遺伝の不思議

May 26 [Wed], 2010, 0:17
今週初めに保護した、シャム猫もどきの保護猫、動物病院でも「何の雑種か?」という話題があがった。



一見するとシャム猫に似ているが、細かく見ると日本猫の特徴がみられる点は、これまでにも書いたのだが、「耳、顔、四肢、尾に体色と違う色・模様が入る」というシャム猫の特徴を持つヒマラヤンの雑種ではないかという見解で一致した。
一つには、顔の形。ペルシャ猫系のひめこもそうだが、下あごがやや大きい感じが共通している。そして、その性格。おっとりと人懐こく、短毛種に多い活発さよりは、穏やかさが印象に残る。
そんなわけで、「長毛のヒマラヤンに、日本猫の血が混じって、短毛になったもの」ではないか、とスタッフ、獣医師、もちろん私も考えている。
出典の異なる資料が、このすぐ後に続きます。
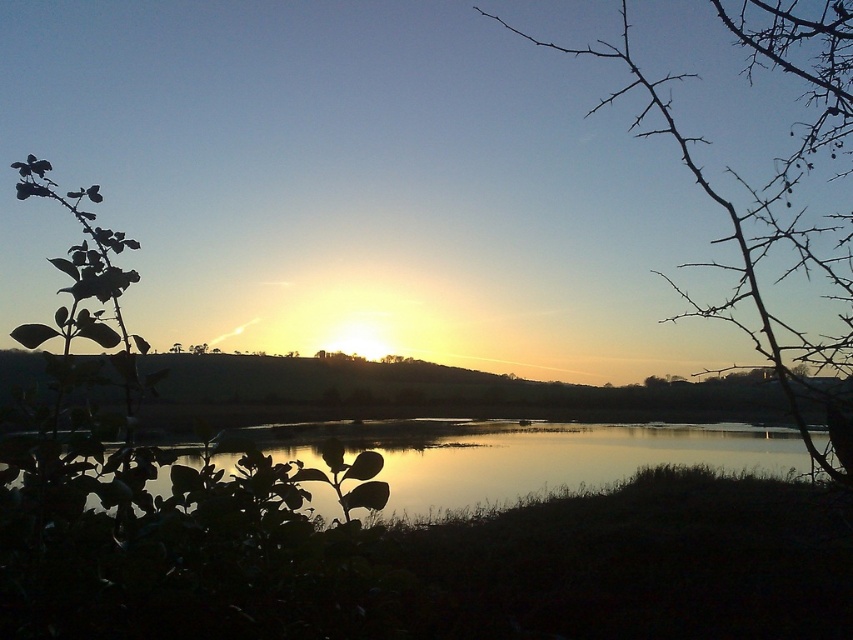
You are an artist trying to paint the sunset scene. You want to ensure the bare branches at right and the silvery reflective water at center are proportionally accurate. Which object should you paint smaller in your artwork?

The bare branches at right should be painted smaller than the silvery reflective water at center because the bare branches at right has a smaller size compared to silvery reflective water at center.

You are an artist trying to paint the sunset scene. You want to ensure the bare branches at right are visible against the silvery reflective water at center. Based on their positions, will the branches block the view of the water below them?

The bare branches at right is positioned over silvery reflective water at center, so yes, the branches will block the view of the water below them.

You are a bird flying over the serene sunset scene. You want to land on the closest object between the bare branches at right and the silvery reflective water at center. Which object should you choose?

The bare branches at right and silvery reflective water at center are 8.44 feet apart. Since the question asks for the closest object to land on, you need to choose the one that is nearer to your current position. However, without knowing your exact location, it is impossible to determine which is closer. Please provide your current position relative to these objects.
この場合、色の遺伝子、つまりシャム猫やヒマラヤンに特有の、特定部位の色が濃くなる遺伝子が色をつかさどり、毛の長さに関しては、日本猫の遺伝子が出現。よく見ると、尾や後肢の一部に淡い縞模様が見られることも、日本猫の遺伝子のなせる技だろう。



純血種の犬猫の場合、この遺伝の知識がないと、スタンダードから外れた個体が生まれてしまう。外見だけならましだが、体内の異常が出ることもある。
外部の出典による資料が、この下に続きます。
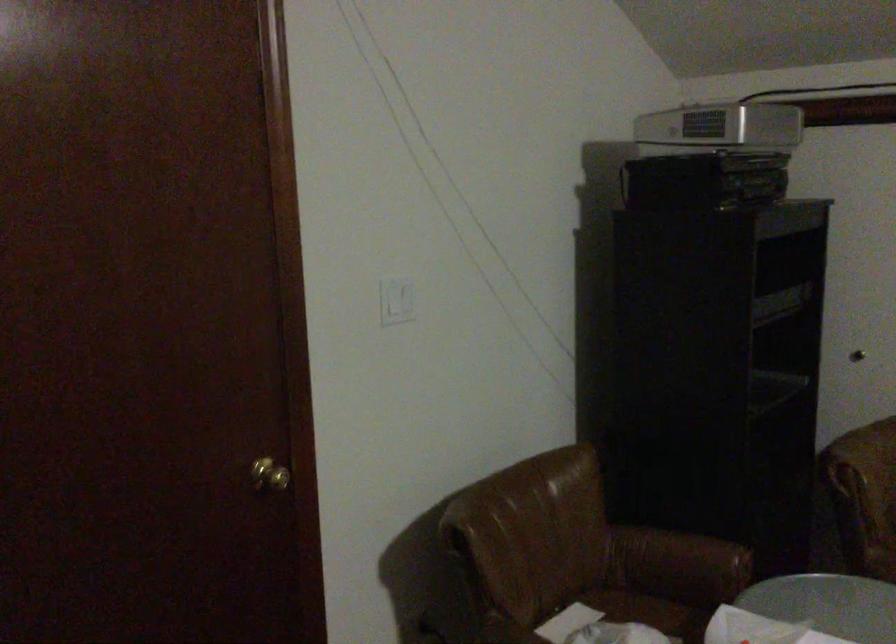
Where would you lift the silver projector? Please return your answer as a coordinate pair (x, y).

(719, 129)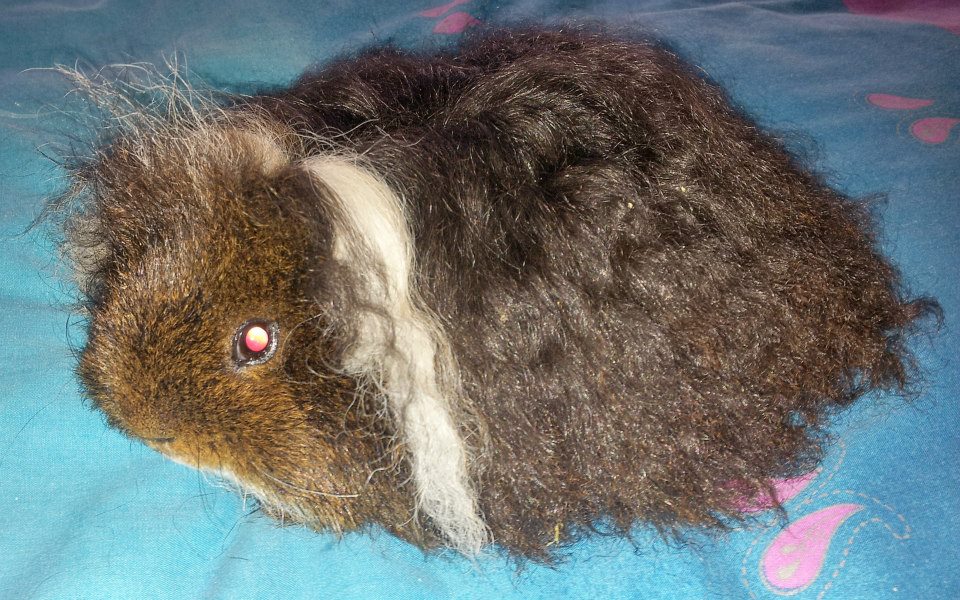
Identify the location of bed. The image size is (960, 600). (834, 59).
例えば、以前翻訳したウェルシュコーギー・カーディガンに見られる先天性異常。→こちら



シスチン尿症などは、実際に発症例が日本でも確認されている。また、進行性網膜萎縮症(PRA)については、DNA検査で遺伝の可能性を知ることができるようになったため、アメリカ・カーディガンクラブでも、検査法のPRに努めている。



遺伝性の病気の多くは、成長してから発症するため、日本のようにペットショップで犬を買う人が多いと、発症したことを繁殖者が知らされないまま、同じ親犬で繁殖を繰り返して、結果的に同じ遺伝病の犬をふやしてしまう。現在、私は、アメリカのカーディガンクラブに所属しているものの、日本で生まれたカーディガンを買いたいとは思えない。それほど、乱繁殖が繰り返されてしまった。子犬の時、健康そうでも、大きくなってから異常が出る個体は、私がカーディガンを飼い始めたころに比べたら、想像もできないほどの多さになっているはずだ。